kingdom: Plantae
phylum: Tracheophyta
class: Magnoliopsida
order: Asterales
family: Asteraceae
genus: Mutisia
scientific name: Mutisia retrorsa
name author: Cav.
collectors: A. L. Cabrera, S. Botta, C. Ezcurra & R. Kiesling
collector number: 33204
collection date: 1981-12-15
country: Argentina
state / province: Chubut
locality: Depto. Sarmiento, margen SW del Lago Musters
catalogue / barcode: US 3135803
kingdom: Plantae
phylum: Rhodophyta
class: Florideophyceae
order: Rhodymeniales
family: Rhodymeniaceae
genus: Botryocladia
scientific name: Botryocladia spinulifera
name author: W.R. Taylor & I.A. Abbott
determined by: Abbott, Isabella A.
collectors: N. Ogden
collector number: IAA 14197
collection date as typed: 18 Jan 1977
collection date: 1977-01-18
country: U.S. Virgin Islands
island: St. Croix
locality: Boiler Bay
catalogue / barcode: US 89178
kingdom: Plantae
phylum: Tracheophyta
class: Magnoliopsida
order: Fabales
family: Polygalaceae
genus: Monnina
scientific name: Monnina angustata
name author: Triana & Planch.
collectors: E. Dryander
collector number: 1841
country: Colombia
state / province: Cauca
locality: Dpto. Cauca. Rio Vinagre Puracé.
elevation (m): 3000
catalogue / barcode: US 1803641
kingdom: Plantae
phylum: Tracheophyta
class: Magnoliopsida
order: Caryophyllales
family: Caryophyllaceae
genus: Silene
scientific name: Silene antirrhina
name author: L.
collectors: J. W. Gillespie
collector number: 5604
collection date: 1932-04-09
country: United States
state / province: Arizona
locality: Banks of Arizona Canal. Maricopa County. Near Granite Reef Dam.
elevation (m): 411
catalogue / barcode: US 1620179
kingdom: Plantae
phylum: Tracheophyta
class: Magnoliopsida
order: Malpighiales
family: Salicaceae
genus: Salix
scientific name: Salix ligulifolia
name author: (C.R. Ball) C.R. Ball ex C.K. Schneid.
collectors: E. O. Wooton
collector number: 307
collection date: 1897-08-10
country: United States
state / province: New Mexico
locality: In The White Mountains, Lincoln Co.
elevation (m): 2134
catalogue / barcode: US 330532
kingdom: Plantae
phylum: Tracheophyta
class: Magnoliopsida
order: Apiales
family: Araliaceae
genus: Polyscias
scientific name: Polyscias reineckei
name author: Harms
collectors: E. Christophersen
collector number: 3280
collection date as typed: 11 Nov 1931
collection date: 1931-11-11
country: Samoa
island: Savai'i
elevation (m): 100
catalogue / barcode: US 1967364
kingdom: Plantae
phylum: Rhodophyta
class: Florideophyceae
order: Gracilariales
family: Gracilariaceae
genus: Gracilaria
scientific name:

WHAT IS BEING ASKED.
Lay out every line of the records above as a numbered list, skipping any blank lines.

RESPONSE BELOW.
1. kingdom: Plantae
2. phylum: Tracheophyta
3. class: Magnoliopsida
4. order: Asterales
5. family: Asteraceae
6. genus: Mutisia
7. scientific name: Mutisia retrorsa
8. name author: Cav.
9. collectors: A. L. Cabrera, S. Botta, C. Ezcurra & R. Kiesling
10. collector number: 33204
11. collection date: 1981-12-15
12. country: Argentina
13. state / province: Chubut
14. locality: Depto. Sarmiento, margen SW del Lago Musters
15. catalogue / barcode: US 3135803
16. kingdom: Plantae
17. phylum: Rhodophyta
18. class: Florideophyceae
19. order: Rhodymeniales
20. family: Rhodymeniaceae
21. genus: Botryocladia
22. scientific name: Botryocladia spinulifera
23. name author: W.R. Taylor & I.A. Abbott
24. determined by: Abbott, Isabella A.
25. collectors: N. Ogden
26. collector number: IAA 14197
27. collection date as typed: 18 Jan 1977
28. collection date: 1977-01-18
29. country: U.S. Virgin Islands
30. island: St. Croix
31. locality: Boiler Bay
32. catalogue / barcode: US 89178
33. kingdom: Plantae
34. phylum: Tracheophyta
35. class: Magnoliopsida
36. order: Fabales
37. family: Polygalaceae
38. genus: Monnina
39. scientific name: Monnina angustata
40. name author: Triana & Planch.
41. collectors: E. Dryander
42. collector number: 1841
43. country: Colombia
44. state / province: Cauca
45. locality: Dpto. Cauca. Rio Vinagre Puracé.
46. elevation (m): 3000
47. catalogue / barcode: US 1803641
48. kingdom: Plantae
49. phylum: Tracheophyta
50. class: Magnoliopsida
51. order: Caryophyllales
52. family: Caryophyllaceae
53. genus: Silene
54. scientific name: Silene antirrhina
55. name author: L.
56. collectors: J. W. Gillespie
57. collector number: 5604
58. collection date: 1932-04-09
59. country: United States
60. state / province: Arizona
61. locality: Banks of Arizona Canal. Maricopa County. Near Granite Reef Dam.
62. elevation (m): 411
63. catalogue / barcode: US 1620179
64. kingdom: Plantae
65. phylum: Tracheophyta
66. class: Magnoliopsida
67. order: Malpighiales
68. family: Salicaceae
69. genus: Salix
70. scientific name: Salix ligulifolia
71. name author: (C.R. Ball) C.R. Ball ex C.K. Schneid.
72. collectors: E. O. Wooton
73. collector number: 307
74. collection date: 1897-08-10
75. country: United States
76. state / province: New Mexico
77. locality: In The White Mountains, Lincoln Co.
78. elevation (m): 2134
79. catalogue / barcode: US 330532
80. kingdom: Plantae
81. phylum: Tracheophyta
82. class: Magnoliopsida
83. order: Apiales
84. family: Araliaceae
85. genus: Polyscias
86. scientific name: Polyscias reineckei
87. name author: Harms
88. collectors: E. Christophersen
89. collector number: 3280
90. collection date as typed: 11 Nov 1931
91. collection date: 1931-11-11
92. country: Samoa
93. island: Savai'i
94. elevation (m): 100
95. catalogue / barcode: US 1967364
96. kingdom: Plantae
97. phylum: Rhodophyta
98. class: Florideophyceae
99. order: Gracilariales
100. family: Gracilariaceae
101. genus: Gracilaria
102. scientific name:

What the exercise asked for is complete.